Leading up to the passage of the Green Light Bill, the governor was in support publicly if tepidly, and also promised to sign the legislation should it pass, while at the same time sending out emissaries to the Legislature to quash it for this year. He went on radio and predicted what the challenges would be over the constitutionality, and he was none too sure the state would prevail. He also sounded a warning that proponents of the bill might unintentionally be putting illegals in harm’s way in terms of immigration enforcement. That’s all still in play. The governor’s arm twisting didn’t work because the new Democratic Senate majority, full of itself, would not take no for an answer, and here we are. Wherever that is.
The soup got a little thicker last week when a Trump-appointed U.S. attorney in Buffalo, James P. Kennedy, petitioned the court to intervene, presumably on Kearns’ behalf, although that is not clear. So add the dimension of an active legal intervention by the Justice Department of a national administration as popular as a root canal and it just makes it hard to know who to support here. Although not really. The law should never have been passed until the people were ready for it and it could be written to work with rather than against federal law.
At the same time a host of interested parties are scrambling to file friends-of-the-court briefs in the Kearns challenge, for and against, and the judge has denied most of them. Regrettably, she did allow a brief from a coalition of seven states, led by Connecticut, that already allow some form of licenses to illegals, attesting that it’s a good idea. The brief states it believes the New York Green Light Law will benefit in terms of public safety.

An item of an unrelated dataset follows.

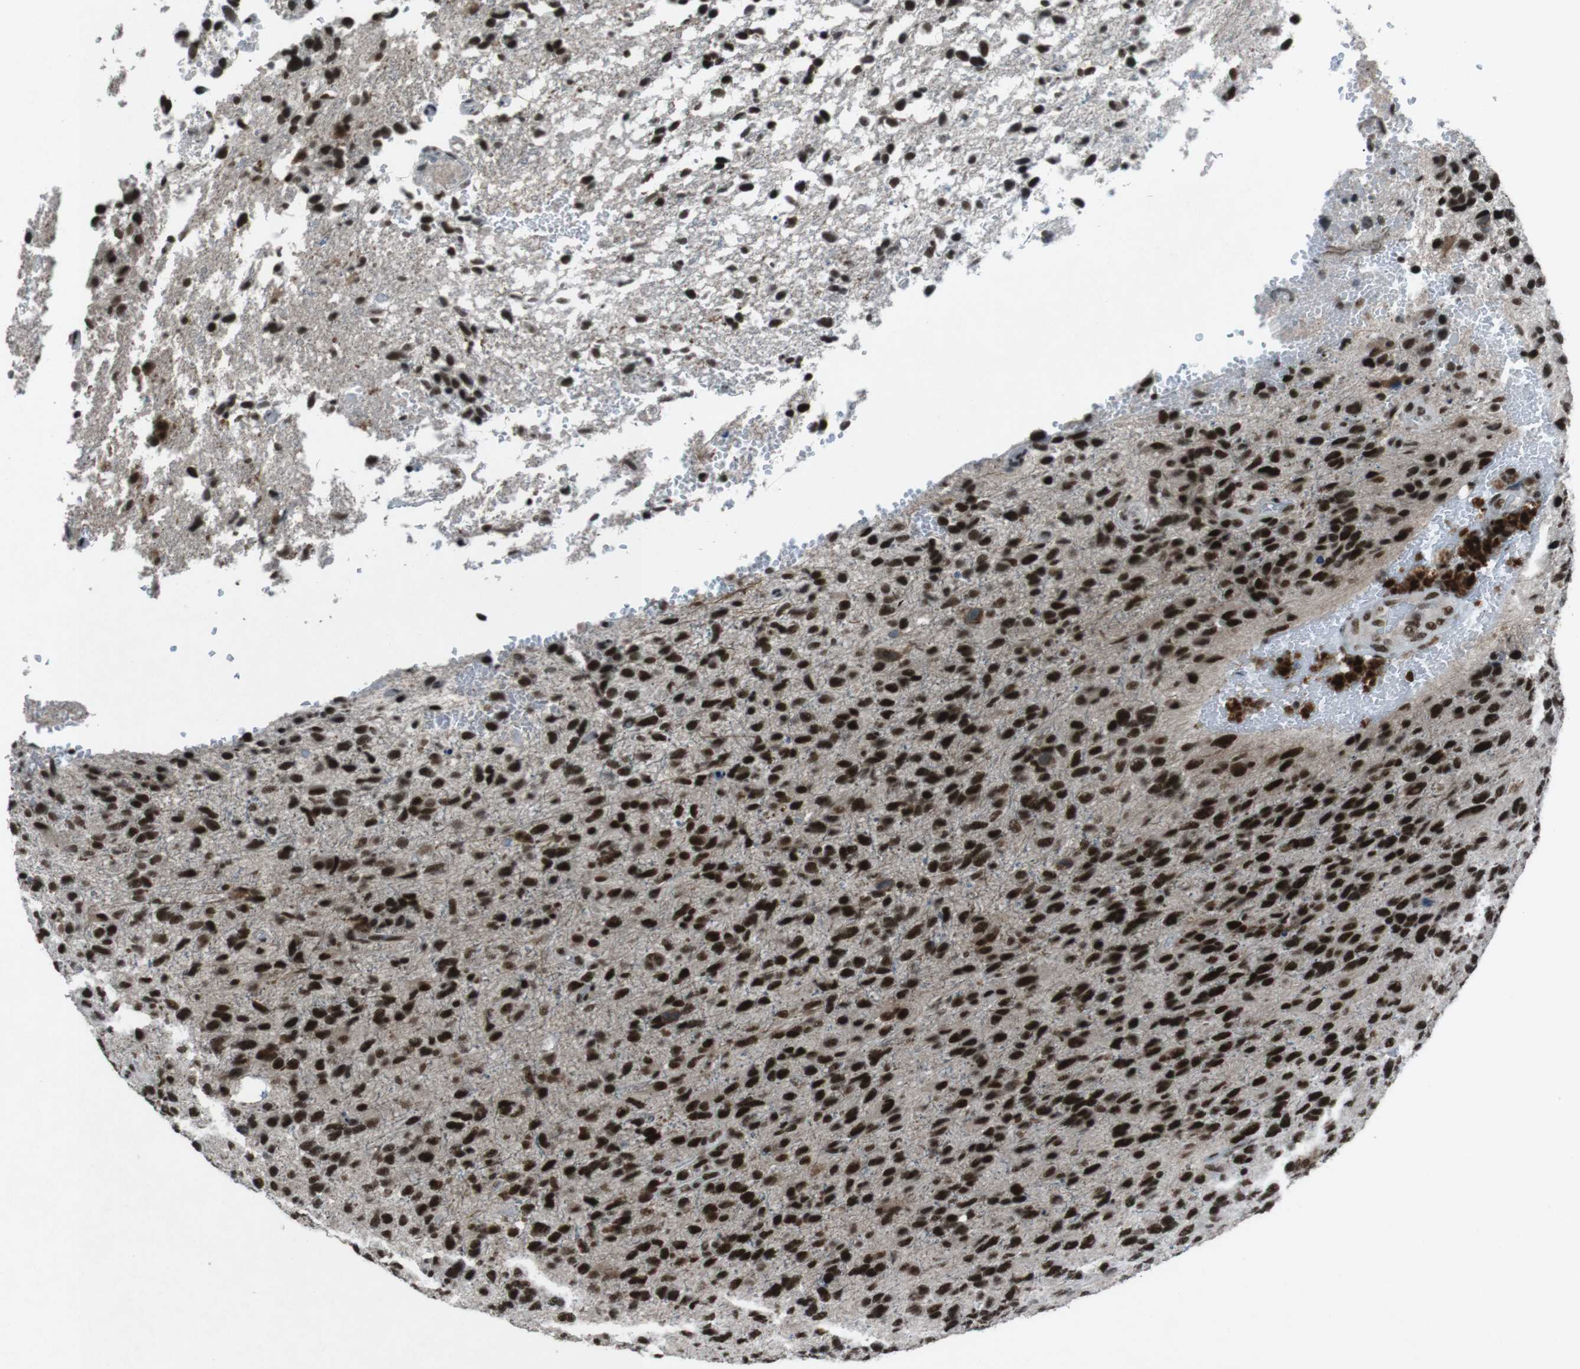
{"staining": {"intensity": "strong", "quantity": ">75%", "location": "nuclear"}, "tissue": "glioma", "cell_type": "Tumor cells", "image_type": "cancer", "snomed": [{"axis": "morphology", "description": "Glioma, malignant, High grade"}, {"axis": "topography", "description": "Brain"}], "caption": "A high-resolution image shows immunohistochemistry staining of malignant high-grade glioma, which shows strong nuclear positivity in approximately >75% of tumor cells.", "gene": "TAF1", "patient": {"sex": "female", "age": 58}}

This is borderline twaddle, since there is very little data and few studies on licensed illegals and accidents.
The one good study from California showed a mixed bag, a drop in hit-and-run accidents, but not in the actual number of accidents. A key, I suppose, is how many illegals would go out and buy car insurance, and we haven’t a clue.
What we do know is that the states filing that brief are defending themselves, since if New York falls so will they, because similar language is in many of their laws.
So we struggle on with this idiotic bit of social engineering, and we are not alone. Next door our sister state of Massachusetts is having the same difficulty coming to a consensus over licenses for illegals. The usual urban-rural divide exists in a state even more liberal than New York. Although with a very popular governor, Charlie Baker, who happens to be a modern rarity, a moderate if not left-leaning Republican.
He’s promised to veto any bill, and proponents do not have nearly the votes for an override. So that’s that. New York is not so lucky.